• _Questions to answer_:
- 1) Quote the records word for word, from their first line through the line that contains "Greece, one that is less about".
- 2) Write what comes next in the essay on design toolkits, picking up after its last sentence.

• _Source passage_:
Behold and Beware, Design Toolkits

SHARE

June 22, 2018

By Jon Freach, Executive Director of Design Research, frog design

The tools of design thinking are intellectual and conceptual, and while design thinking toolkits can be incredibly useful, they don’t guarantee “mastery” of design or design thinking. It’s a nuanced process that takes time and instruction to build design cognition, a sharp eye, and skilled hands.

The methods and tools of design are evolving at a rapid pace. Some are analog, some are increasingly digital, and, as Hugh Dubberly writes, many contemporary design tools “frame design as a conversation, with a goal of designing for conversation.” Throughout professional design practice, tools are frequently formalized and published. The tools of design thinking are intellectual, conceptual, and logic-based. Branded, formalized tools are relevant tools in the minds of industry.

What design methods and tools will universities teach their students? How can academic institutions keep pace with industry while applying a more critical lens to its craft? Why should students and professionals consider using design toolkits? This essay explores the evolution of design tools and philosophies from the Industrial Age to the Information Age, discusses their potential, describes their benefits, and outlines their pros and cons.

Design tools of the Industrial Age were produced to build high-quality, efficient things. Businesses and institutions commonly relied more on platform strategies and supply chains to scale their products, services and value propositions. Metaphors were mechanical, reflecting the traits and characteristics of the day’s technology and design intent. Products aimed to be “simple,” and “perfect” solutions were “complete.”

Design’s value was often misunderstood as only providing a surface material or expression to something that had been engineered. Consider one example: a civic design problem such as the design of the New York City subway system signs. Though its designers developed the cognitive way-finding logic, the resulting standards manual focused primarily on graphic design specifications and production details. Industrial Age design tools were often instruction manuals that users could reference to follow specifications to produce final products. The more intricate the manual, the higher the quality of the object. The 1970 New York City Transit Authority Graphics Standards Manual is a fine example from this era of design solving a smaller part of a larger and more systemic problem by enabling a discrete group of tradesmen (civil engineers and transit authority workers) to produce high quality signs for subway riders.

• _Input for this task_:
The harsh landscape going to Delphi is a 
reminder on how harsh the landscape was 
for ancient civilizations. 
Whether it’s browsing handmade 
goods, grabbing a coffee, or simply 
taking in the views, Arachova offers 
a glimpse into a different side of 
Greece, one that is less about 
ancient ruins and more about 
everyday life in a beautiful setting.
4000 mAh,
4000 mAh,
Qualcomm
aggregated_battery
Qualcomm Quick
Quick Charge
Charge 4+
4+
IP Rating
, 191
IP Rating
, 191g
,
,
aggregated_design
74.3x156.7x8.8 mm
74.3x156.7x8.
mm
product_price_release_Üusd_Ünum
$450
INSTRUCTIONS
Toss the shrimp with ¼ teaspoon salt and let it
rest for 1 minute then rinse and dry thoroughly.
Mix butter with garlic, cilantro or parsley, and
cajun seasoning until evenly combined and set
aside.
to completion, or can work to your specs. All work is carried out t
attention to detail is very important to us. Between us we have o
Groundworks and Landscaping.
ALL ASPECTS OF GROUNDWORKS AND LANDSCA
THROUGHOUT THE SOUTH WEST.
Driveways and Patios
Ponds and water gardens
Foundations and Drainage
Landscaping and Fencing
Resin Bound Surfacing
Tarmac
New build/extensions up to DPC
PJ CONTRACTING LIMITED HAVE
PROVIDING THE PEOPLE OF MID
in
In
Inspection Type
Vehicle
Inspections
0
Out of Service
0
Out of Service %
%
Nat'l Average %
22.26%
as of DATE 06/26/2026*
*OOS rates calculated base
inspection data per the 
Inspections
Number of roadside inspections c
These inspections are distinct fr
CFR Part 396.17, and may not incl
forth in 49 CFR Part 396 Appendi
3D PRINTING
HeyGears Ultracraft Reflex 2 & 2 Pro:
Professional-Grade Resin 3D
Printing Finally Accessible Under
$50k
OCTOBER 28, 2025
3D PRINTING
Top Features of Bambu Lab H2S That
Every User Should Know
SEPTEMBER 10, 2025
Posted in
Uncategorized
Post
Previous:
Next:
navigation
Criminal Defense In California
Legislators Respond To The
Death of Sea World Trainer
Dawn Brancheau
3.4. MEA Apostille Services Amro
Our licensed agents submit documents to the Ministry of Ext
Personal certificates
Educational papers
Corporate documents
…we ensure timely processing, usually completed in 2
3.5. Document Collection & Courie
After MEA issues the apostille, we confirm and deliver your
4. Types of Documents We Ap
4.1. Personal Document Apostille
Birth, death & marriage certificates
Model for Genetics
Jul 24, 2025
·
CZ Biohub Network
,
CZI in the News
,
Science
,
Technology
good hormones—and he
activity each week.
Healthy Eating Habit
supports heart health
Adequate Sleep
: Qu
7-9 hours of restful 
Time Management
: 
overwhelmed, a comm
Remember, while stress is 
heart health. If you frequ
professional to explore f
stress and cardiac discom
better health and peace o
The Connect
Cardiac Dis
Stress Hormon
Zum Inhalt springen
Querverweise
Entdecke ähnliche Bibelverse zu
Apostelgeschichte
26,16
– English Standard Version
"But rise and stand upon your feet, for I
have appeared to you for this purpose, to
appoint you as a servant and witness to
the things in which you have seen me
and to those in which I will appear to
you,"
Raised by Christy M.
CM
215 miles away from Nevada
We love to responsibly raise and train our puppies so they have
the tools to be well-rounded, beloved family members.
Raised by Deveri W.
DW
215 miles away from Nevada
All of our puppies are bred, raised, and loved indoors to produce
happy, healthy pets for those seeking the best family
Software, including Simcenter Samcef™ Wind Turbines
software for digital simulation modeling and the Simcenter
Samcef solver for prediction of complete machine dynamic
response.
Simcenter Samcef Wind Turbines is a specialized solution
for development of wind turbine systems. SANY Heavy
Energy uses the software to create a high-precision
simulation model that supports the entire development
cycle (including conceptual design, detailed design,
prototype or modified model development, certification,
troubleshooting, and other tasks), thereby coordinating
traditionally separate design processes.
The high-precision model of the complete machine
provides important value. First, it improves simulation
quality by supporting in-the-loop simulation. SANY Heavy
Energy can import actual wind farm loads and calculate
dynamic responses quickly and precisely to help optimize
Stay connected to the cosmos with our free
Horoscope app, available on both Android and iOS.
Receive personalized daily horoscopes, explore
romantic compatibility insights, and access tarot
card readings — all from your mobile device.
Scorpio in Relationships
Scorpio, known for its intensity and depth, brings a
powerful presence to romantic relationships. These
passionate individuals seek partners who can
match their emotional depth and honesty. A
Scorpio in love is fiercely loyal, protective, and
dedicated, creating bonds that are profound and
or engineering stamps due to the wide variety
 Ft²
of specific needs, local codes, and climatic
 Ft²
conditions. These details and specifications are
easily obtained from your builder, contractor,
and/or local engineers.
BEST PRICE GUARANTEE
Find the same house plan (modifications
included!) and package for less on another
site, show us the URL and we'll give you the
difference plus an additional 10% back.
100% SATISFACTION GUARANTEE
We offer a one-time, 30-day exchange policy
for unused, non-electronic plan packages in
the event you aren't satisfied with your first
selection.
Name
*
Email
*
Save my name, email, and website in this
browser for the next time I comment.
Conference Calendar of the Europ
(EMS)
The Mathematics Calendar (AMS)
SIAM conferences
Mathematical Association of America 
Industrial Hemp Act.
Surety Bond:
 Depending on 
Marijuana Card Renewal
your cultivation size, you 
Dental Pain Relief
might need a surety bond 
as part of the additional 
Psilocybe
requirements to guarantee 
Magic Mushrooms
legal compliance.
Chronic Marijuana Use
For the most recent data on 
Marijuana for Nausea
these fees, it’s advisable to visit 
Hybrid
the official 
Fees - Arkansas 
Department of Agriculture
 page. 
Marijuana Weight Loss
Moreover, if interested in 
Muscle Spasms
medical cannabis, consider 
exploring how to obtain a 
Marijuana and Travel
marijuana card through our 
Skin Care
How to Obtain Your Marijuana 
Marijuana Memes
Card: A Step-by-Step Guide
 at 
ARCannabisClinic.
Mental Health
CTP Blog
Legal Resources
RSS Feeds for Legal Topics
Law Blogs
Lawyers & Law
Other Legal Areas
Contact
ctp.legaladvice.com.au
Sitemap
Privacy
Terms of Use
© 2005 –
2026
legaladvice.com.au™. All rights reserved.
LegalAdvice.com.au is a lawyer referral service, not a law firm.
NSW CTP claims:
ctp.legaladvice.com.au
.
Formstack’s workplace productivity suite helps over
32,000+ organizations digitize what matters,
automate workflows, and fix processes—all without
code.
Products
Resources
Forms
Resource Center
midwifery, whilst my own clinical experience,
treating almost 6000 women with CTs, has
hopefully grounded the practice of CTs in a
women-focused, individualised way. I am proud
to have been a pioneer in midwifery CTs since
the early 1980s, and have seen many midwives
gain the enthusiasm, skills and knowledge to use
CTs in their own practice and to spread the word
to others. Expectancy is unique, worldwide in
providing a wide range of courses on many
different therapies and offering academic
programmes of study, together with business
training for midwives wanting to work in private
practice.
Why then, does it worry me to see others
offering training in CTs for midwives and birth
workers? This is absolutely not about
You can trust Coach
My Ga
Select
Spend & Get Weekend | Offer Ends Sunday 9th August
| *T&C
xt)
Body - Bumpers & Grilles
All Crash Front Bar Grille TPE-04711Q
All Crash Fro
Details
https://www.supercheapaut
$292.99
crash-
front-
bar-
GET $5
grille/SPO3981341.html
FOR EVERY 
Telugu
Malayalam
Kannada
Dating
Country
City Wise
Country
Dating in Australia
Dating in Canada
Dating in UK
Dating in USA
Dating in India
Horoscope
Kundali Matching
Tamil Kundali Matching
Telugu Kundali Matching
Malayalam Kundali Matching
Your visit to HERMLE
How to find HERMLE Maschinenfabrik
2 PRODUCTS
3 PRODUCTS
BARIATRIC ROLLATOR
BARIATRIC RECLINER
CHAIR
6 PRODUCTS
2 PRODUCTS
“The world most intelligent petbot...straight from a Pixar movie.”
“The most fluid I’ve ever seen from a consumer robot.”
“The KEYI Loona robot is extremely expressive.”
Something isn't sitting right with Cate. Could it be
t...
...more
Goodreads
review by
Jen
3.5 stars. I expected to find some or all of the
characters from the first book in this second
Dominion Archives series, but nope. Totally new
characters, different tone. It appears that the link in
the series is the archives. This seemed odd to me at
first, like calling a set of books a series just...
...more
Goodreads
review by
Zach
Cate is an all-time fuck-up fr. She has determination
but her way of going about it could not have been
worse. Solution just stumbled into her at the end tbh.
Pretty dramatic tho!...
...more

• _Answers per task_:
- 1)
The harsh landscape going to Delphi is a 
reminder on how harsh the landscape was 
for ancient civilizations. 
Whether it’s browsing handmade 
goods, grabbing a coffee, or simply 
taking in the views, Arachova offers 
a glimpse into a different side of 
Greece, one that is less about 

- 2)
By contrast, design tools of the Information Age are made to catalyze interactions, build relationships, and enable diverse communities to creatively take action and innovate. Today’s problems are complicated, deeply systemic and may not be solvable. They are rife with dependencies that unfold over time. Hence, our designed solutions may never be “complete.” Our metaphors reflect the ever-changing, organic nature of both problem and solution. We now design “ecosystems,” “behavior change,” and “experiences.”

Person reading book illustration by Misa Yamamoto.

Today, design enjoys a new relationship with industry and institutions as not only critical to problem solving, but more importantly, problem framing, the act of viewing problems through different perspectives to engender new definitions and, thus, solutions. Services are increasingly a part of any product strategy. In Service Blueprinting: A Practical Technique for Service Innovation, the authors describe a process that requires continual awareness and intentional design of “a sequence or constellation of events and steps.”

While the Industrial Age produced and thrived on instructional design manuals, the Information Age builds toolkits for a diverse set of users. A contemporary civic design problem in New York City is addressed by such a toolkit. In fact, the first sentence on NYC’s Civic Service Design Tools and Tactics website proclaims, “Governments are embracing design—not as a trend, but as a way to transform how we deliver services and information to the public.” Its audience is broad (public servants), and a formal service design function, The Service Design Studio of The Mayor’s Office for Economic Opportunity, manages the offerings. On this site, you can learn the basics of Civic Service Design and access design thinking tools optimized to help your team follow a step-by-step human-centered design process. These tools are catalysts for collective action; they draw diverse communities of users into the process of design and iteration.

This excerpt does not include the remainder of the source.